成年の引き下げに関する議論
出典: フリー百科事典『ウィキペディア(Wikipedia)』 (2022/04/11 06:15 UTC 版)
民主党は2002年(平成14年)、衆議院に成年年齢を18歳に引き下げること、18歳選挙権を実現すること、少年法の適用年齢を18歳未満に引き下げることの三点を盛り込んだ「成年年齢の引下げ等に関する法律案」を提出した。 同党によると、成年年齢等の引き下げは「政治における市民参加の拡大を図ると同時に、若者の社会参加を促進する第一歩」となり、また「18歳は経済的自立が可能な年齢であり、現に結婚や深夜労働・危険有害業務への従事、普通自動車運転免許証の取得、働いている場合は納税者であること等、社会生活の重要な部面で成人としての扱いを受けている」こと、「世界の趨勢も、18歳以上を成人としていること」に対応するものであるという。 成人年齢を変更することに伴い「見直しが必要とされる法令」として、法律191、政令40、府令・省令77の計308本をそれぞれリストアップしている。 2007年(平成19年)、日本国憲法の改正手続に関する法律が成立し、日本国憲法改正の国民投票では投票権が18歳以上との規定から、現行の民法及び公職選挙法とのズレが生じるため、法務省の諮問機関、法制審議会の民法成年年齢部会は、2009年(平成21年)7月29日の最終答申として「民法及び公職選挙法は18歳に引き下げるのが適当」とする最終報告書をまとめた。関連法令が200本の改正が必要とされる。 ただし、酒の飲酒・煙草の喫煙は「健康上の規制の観点」から、現行法を維持することや、公営競技の投票券購入は、現在の20歳の規制が必要とされる。また、現行法では20歳未満の子を持っている性同一性障害を患う親は、性別の訂正はできないことになっているが、それが18歳以上で可能になる。同時に18-19歳の性同一性障害患者にとっても、戸籍の性別を変更できるようにもなる。 問題点としては、民法上で18歳以上の者が「成年者」とされれば、現時点では未成年者に含まれる満18歳以上20歳未満の者が、自由にローン契約や養子縁組をしたりすることが可能となる。しかし、税法上の未成年者控除、刑法上の未成年者保護、未成年者飲酒禁止法、未成年者喫煙禁止法などにおける「成年の定義」を、これに準拠して変更することには、なお慎重な意見もある。 世論の反応について、内閣府が2008年(平成20年)7月に行った調査(対象は18歳以上男女、対象5500人、回答3060人)では、調査対象の約8割が、成年の年齢引き下げに伴い、民法の高額商品の購入の制限年齢が下がることに反対している(ただし、うち4割は、未成年への教育・消費者保護の強化を行えば、容認する姿勢だという)。 地方公共団体が、市町村合併の是非を問うために実施する住民投票では、未成年者にも投票権付与を容認する事例が増えている。

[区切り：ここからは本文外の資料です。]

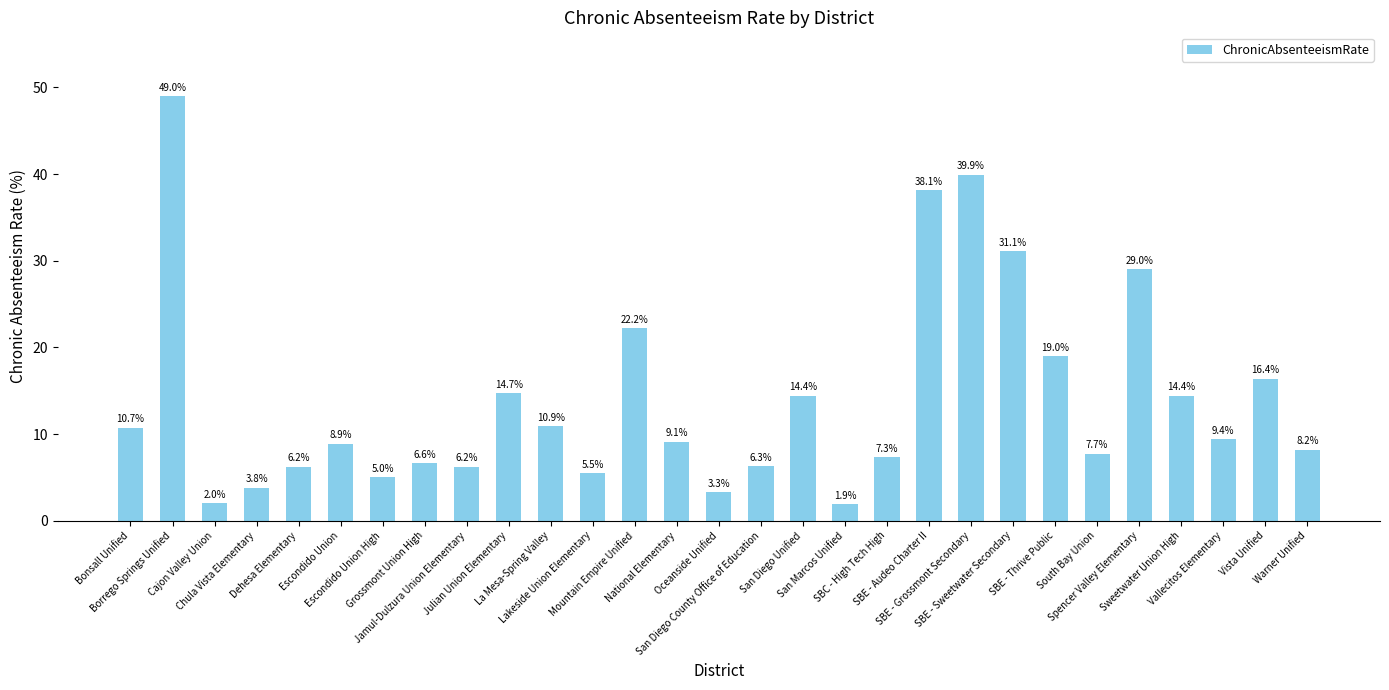

Reading left to right, list all the values displayed in this chart.

Bonsall Unified=10.7	Borrego Springs Unified=49.0	Cajon Valley Union=2.0	Chula Vista Elementary=3.8	Dehesa Elementary=6.2	Escondido Union=8.9	Escondido Union High=5.0	Grossmont Union High=6.6	Jamul-Dulzura Union Elementary=6.2	Julian Union Elementary=14.7	La Mesa-Spring Valley=10.9	Lakeside Union Elementary=5.5	Mountain Empire Unified=22.2	National Elementary=9.1	Oceanside Unified=3.3	San Diego County Office of Education=6.3	San Diego Unified=14.4	San Marcos Unified=1.9	SBC - High Tech High=7.3	SBE - Audeo Charter II=38.1	SBE - Grossmont Secondary=39.9	SBE - Sweetwater Secondary=31.1	SBE - Thrive Public=19.0	South Bay Union=7.7	Spencer Valley Elementary=29.0	Sweetwater Union High=14.4	Vallecitos Elementary=9.4	Vista Unified=16.4	Warner Unified=8.2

2002年9月に、秋田県岩城町が実施した住民投票では、史上初めて未成年者を含む18歳以上の者が投票したほか、長野県平谷村のように中学生から投票可能な住民投票を行った自治体がある。 2018年(平成30年)6月13日、成人の年齢を20歳から18歳に引き下げることを柱とした改正民法と、それに関連する22の法律の見直しが6月13日、参院本会議で可決・成立した。2022年(令和4年)4月1日に施行される。成人年齢を20歳とするのは明治9年の太政官布告で初めて定められ、1896年(明治29年)施行の民法に引き継がれており、改正は通算140年ぶり。